Discovery/Status updates/2018-01-29


This is the weekly update for the week starting 2018-01-29


  • Several members of the Search Platform team participated in the annual Developer Summit held January 22-23, 2018 in Berkeley, California. [1]
  • During the WMF's All Hand's two day event, the Search Platform team met with the WMDE team and the Multimedia team to talk about the future of search and how the teams can work together on Structured Data on Commons.
  • The Search Platform team had their team offsite the two days after the All Hands meetings — lots of great conversations about the future of search were had.
  • Q3 Goals can be found here: [2]



  • Chris Schilling opened a Phab ticket (T185721 [3]) on the difficulties of searching in the Khmer script.[4] The Unicode encoding for the script uses many diacritics and (with proper font support) the same glyph can be properly written with the underlying Unicode characters in any of several different orders, which complicates searching.
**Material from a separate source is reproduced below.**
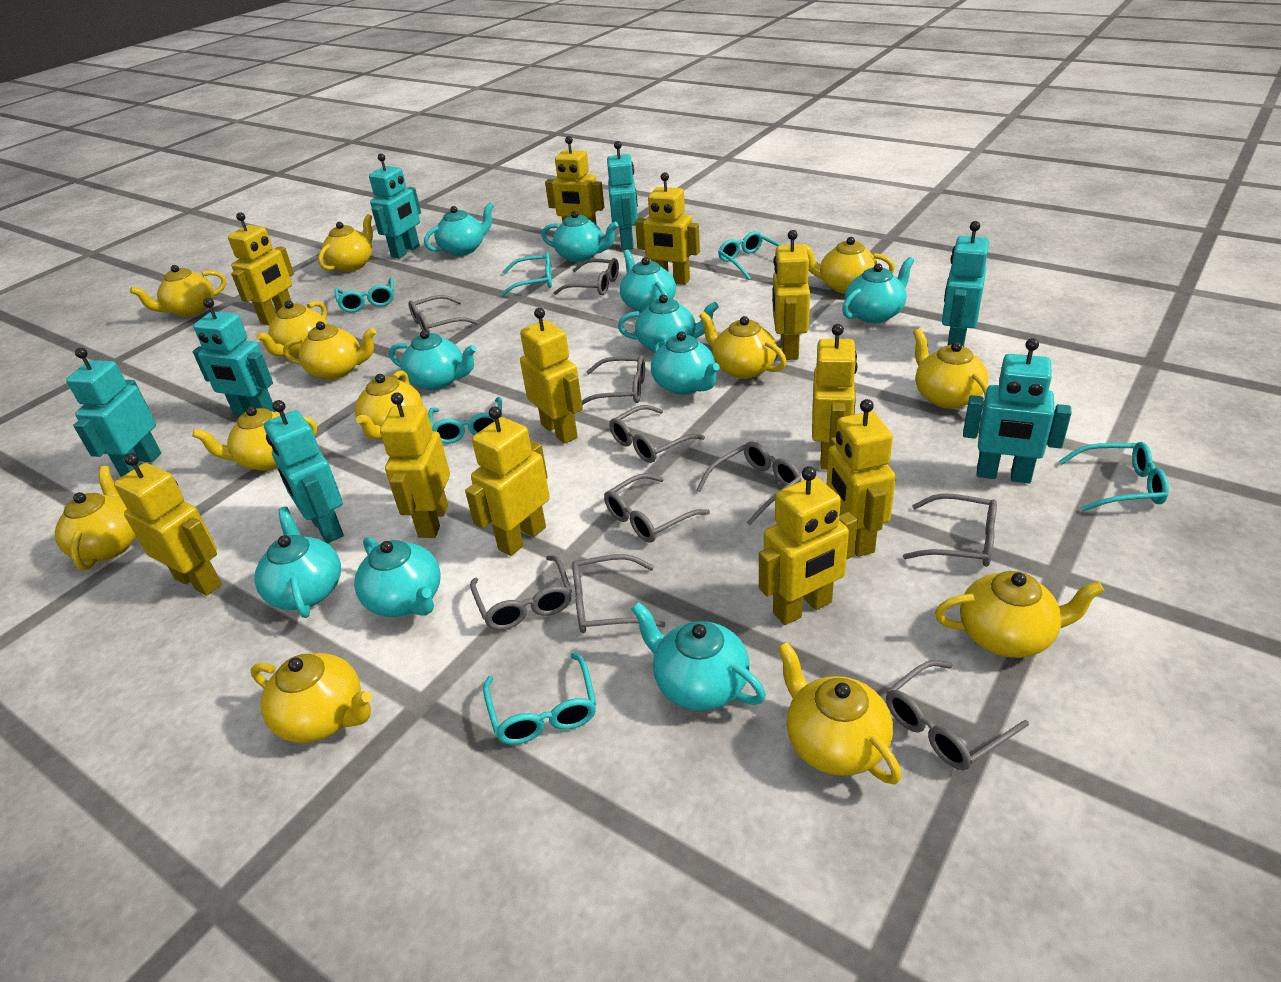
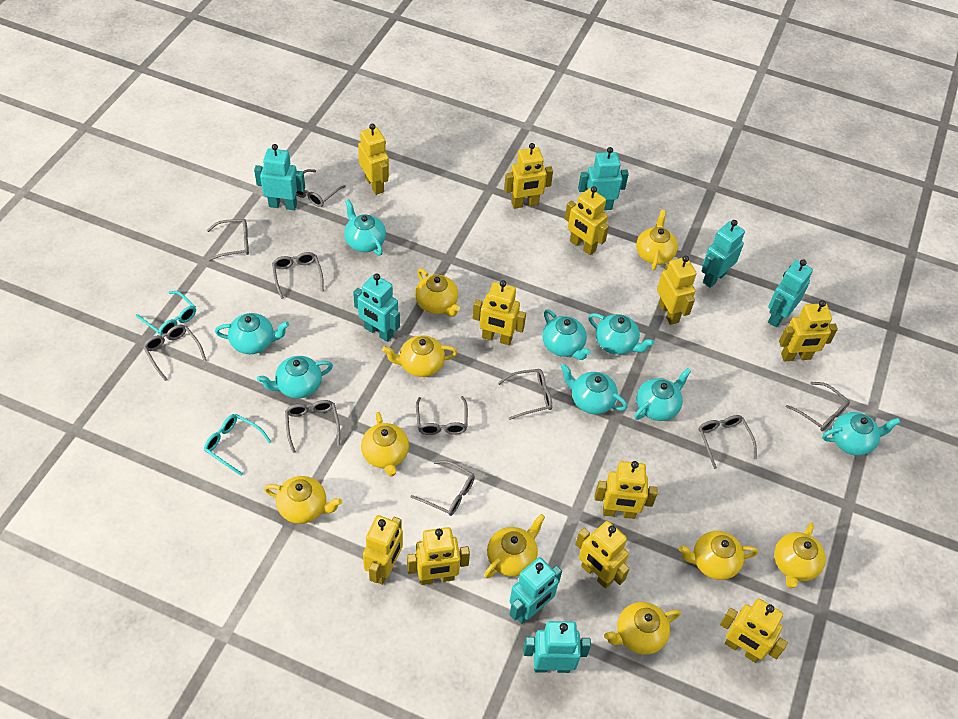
turquoise glasses: 6 -> 2
turquoise teapot: 10 -> 8
yellow teapot: 13 -> 9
If you are interested in learning more—or if you have any experience with computing in Khmer—please check out the Phab ticket.
  • Erik made a new utility script that reads in the spark dataframe and emits binary xgboost datasets to hdfs, all in order to switch Mjolnir to file based training [5]
  • Gehel cleaned up multiple definitions of logstash endpoint in puppet / hiera so that almost all references to the logstash host are now consolidated in a single variable [6]
  • Stas added hidden status to category dumps, to be deployed on Feb 7 [7]


  • Chelsy finished up a draft analysis result on a MLR test on Hebrew wiki that is being reviewed by the Search Platform team [8][9]
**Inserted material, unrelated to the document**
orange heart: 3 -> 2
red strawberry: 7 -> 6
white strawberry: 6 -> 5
  • Gehel took on the large-ish task of defining the constraints of the new WDQS cluster and getting that information on wiki. [10][11]
  • Stas added support for continuations to WDQS queries to Mediawiki API [12]

Did you know?[edit]

English has a very large vocabulary—possibly larger than any other language.[13] In part this is because English likes to "[pursue] other languages down alleyways to beat them unconscious and rifle their pockets for new vocabulary,"[14] and in part because of its history[15]—particularly the Norman conquest, which brought in a ruling class that spoke a dialect of Old French.
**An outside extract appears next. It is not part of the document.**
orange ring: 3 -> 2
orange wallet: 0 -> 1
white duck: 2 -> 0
An interesting consequence of this history is that English has distinct words for the animal, "cow," and for the meat of that animal, "beef." Surprisingly, both come from the same Proto-Indo-European[16] root: "gʷṓws".[17] The word "cow" derives from Proto-Germanic "kūz," while "beef" was borrowed from Old French "boef", derived in turn from Latin "bōs". Both "kūz" and "bōs" come from PIE "gʷṓws," though they obviously followed very different sound change[18] paths along the way.